CMCDragonkai commented 2 years ago

Discovery is about discovery cryptolinks between nodes and identities within a gestalt and across gestalts (based on the gestalts that we trust).

At the same time, the user will drive this by triggering a discovery on another identity.

However gestalts themselves would not have a TTL. Instead it would be the gestalt vertices that would have a last updated tag.

We will need to index by the last updated tag. So there will need to be a DB index for the last update.

When we decide to discover a gestalt. We may prefer to to a vertices that have the oldest update tag.

Maybe we can use this: https://github.com/MatrixAI/Polykey/issues/329#issuecomment-1223590432

Where each gestalt can have a "default priority" and some gestalts have higher default priorities.

Let's imagine all the gestalts are structured like a tree.

At the root of the tree, we have our own gestalt.

Then our immediate children are the gestalts that we trust... and so on. Actually this is a DAG, not at tree because 2 of our child gestalts may trust each other, or trust a common third party.

Now the order should then go from us to our immediate children (breadth-first). Topological sort may have some relevance here: https://en.wikipedia.org/wiki/Topological_sorting

The key point though, is that our gestalts are given a default priority. That default priority is a "weight" that decrements as the gestalt gets farther away from us. So suppose a degree N gestalt is N hops away from us, then it would have weight Max - N. Actually let's invert this number, so that 0 is the highest priority and N is some finite number away from 0. So then its weight would be N.

We should factor in fairness here too... so at the very least, we will eventually get to discovering other gestalts.

But there will be a limit, and that is a computational limit.


Alternatively we do something simpler.

We only care about our own gestalt, and also the gestalt of degree 1. Which is the gestalts that we are connected to.

At the same time the user may wish to crawl some random other gestalt. Then we add that into our discovery queue. At that point, we would only crawl itself, and not its children unless prompted to crawl that child gestalts.

Therefore we don't actually auto-crawl beyond one gestalt away from us.


This means that we have a "loop" for deciding what gestalts to focus on. And a "loop" deciding what vertexes to focus on within a gestalt.

If that's the case, we can just use the static priority. Highest priority goes to any user-driven gestalt. Then to our own gestalt. Then finally to all gestalts that we trust.

CMCDragonkai commented 2 years ago

To decide which vertex to visit, we would choose the last updated vertex in a gestalt.

Then if we get a list of child vertices of that vertex, we would then decide based on what was the last updated.

We would prefer vertexes that have never been updated/visited.

So then it is new vertices in the order we find them, then by age of existing vertices that we already know.

CMCDragonkai commented 2 years ago

This means TaskPriority only is used when working between gestalts.

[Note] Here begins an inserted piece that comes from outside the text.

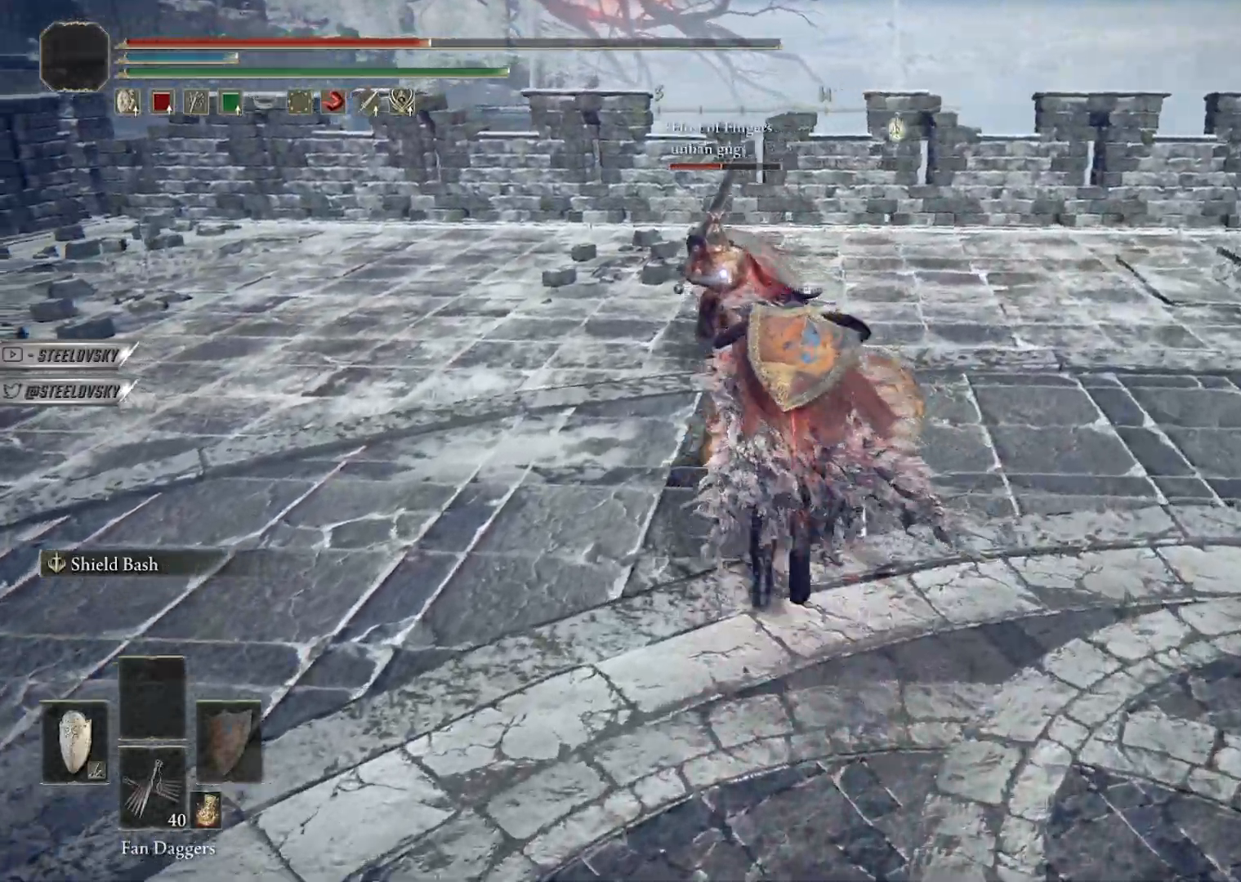
{"dt_ms": 500, "buttons": ["B"], "left_stick": "down-right", "right_stick": "center", "button_events": []}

For individual vertex jobs, they would just inherit priority.

CMCDragonkai commented 2 years ago

Finally, we can eventually a governor for power control, but we can do that later.

CMCDragonkai commented 2 years ago

This would require a separate PR, it's an independent problem.

CMCDragonkai commented 1 year ago

@tegefaulkes this issue currently should be used to tackle the fact that Discovery as merged with MatrixAI/Polykey#446 currently maintains a visited tag but this does not get refreshed, so we only ever crawl the GG once.

There are 2 ways to deal with this:

  1. Add additional state to the GG, so we add booleans, ttls, last visited.
  2. Create derived state in the discovery domain

Derived state is important here because if the GG deletes state, this would not necessarily translate to deleting state in discovery.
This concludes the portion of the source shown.